Hi,
we have rolled out Sophos on a lot machines recently and had to stop Sophos services on our Kerberos/LDAP machine, because talpa-deny interfered with slapd/sssd and then Kerberos/LDAP authentication of all other servers failed over night, causing some severe trouble.
So I guess there should be some excludes made for Sophos to get this working.
Machine is CentOS 7 (CentOS Linux release 7.8.2003 (Core))
Kernel: 3.10.0-1127.13.1.el7.x86_64
Sophos should be installed as Sophos Cloud Controlled.
Installation works fine, but it doesn't take long to get errors like these:
[Mo Jun 29 12:56:34 2020] talpa-deny: Timeout occurred while opening /var/lib/dirsrv/slapd-SPRING-DE/db/log.0000000694 on behalf of process ns-slapd[2738/5153] owned by 995(995)/991(991) <62>
|
[Mo Jun 29 12:57:21 2020] talpa-deny: Timeout occurred while closing /var/lib/rsyslog/imjournal.state on behalf of process in:imjournal[1147/1169] owned by 0(0)/0(0) <62>
|
[Mo Jun 29 12:57:53 2020] talpa-deny: Timeout occurred while closing /run/lock/dirsrv/slapd-SPRING-DE/lock on behalf of process ns-slapd[2738/5972] owned by 995(995)/991(991) <62>
|
[Mo Jun 29 14:46:34 2020] talpa-deny: Timeout occurred while opening /var/lib/sss/mc/initgroups on behalf of process httpd[20419/20419] owned by 0(0)/48(48) <62>
|
[Mo Jun 29 14:46:55 2020] talpa-deny: Timeout occurred while opening /var/lib/sss/mc/initgroups on behalf of process httpd[20419/20419] owned by 0(0)/48(48) <62>
|
After that, Kerberos/LDAP doesn't work anymore and when Kerberos tickets expire, automatic refresh from our servers won't work anymore.

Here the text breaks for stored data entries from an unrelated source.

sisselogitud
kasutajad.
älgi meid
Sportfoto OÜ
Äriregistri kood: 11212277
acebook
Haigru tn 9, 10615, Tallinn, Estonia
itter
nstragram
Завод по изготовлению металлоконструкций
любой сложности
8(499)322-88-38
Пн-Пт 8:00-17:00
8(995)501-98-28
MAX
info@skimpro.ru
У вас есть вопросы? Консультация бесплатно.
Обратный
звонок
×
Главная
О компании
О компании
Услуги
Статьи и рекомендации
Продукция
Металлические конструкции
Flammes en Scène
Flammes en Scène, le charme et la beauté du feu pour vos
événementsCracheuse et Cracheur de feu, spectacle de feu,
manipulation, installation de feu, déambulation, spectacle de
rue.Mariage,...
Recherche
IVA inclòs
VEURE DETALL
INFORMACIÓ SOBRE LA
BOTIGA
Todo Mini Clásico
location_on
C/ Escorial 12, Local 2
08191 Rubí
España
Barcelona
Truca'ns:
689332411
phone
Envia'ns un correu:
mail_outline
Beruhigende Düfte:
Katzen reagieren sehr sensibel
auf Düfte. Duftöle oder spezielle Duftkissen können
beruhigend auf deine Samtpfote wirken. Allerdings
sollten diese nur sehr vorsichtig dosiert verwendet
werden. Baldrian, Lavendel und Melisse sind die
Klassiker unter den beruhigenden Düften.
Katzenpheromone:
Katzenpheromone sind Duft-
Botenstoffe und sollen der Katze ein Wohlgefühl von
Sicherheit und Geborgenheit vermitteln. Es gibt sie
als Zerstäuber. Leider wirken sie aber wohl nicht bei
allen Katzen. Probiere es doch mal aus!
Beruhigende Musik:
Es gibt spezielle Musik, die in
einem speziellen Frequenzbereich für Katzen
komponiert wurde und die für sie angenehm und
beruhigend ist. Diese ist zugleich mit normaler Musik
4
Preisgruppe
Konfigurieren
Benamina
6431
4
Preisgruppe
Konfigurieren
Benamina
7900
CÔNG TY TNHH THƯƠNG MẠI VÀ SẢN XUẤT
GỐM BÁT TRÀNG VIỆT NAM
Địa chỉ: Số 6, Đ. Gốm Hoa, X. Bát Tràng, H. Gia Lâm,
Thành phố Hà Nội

Kerberos backend used is freeipa:
ipa-client.x86_64 4.6.6-11.el7.centos @base
ipa-server.x86_64 4.6.6-11.el7.centos @base
Does anybody have a similar setup and knows what to exclude so that freeipa and Sophos can work together?
Thx
This thread was automatically locked due to age.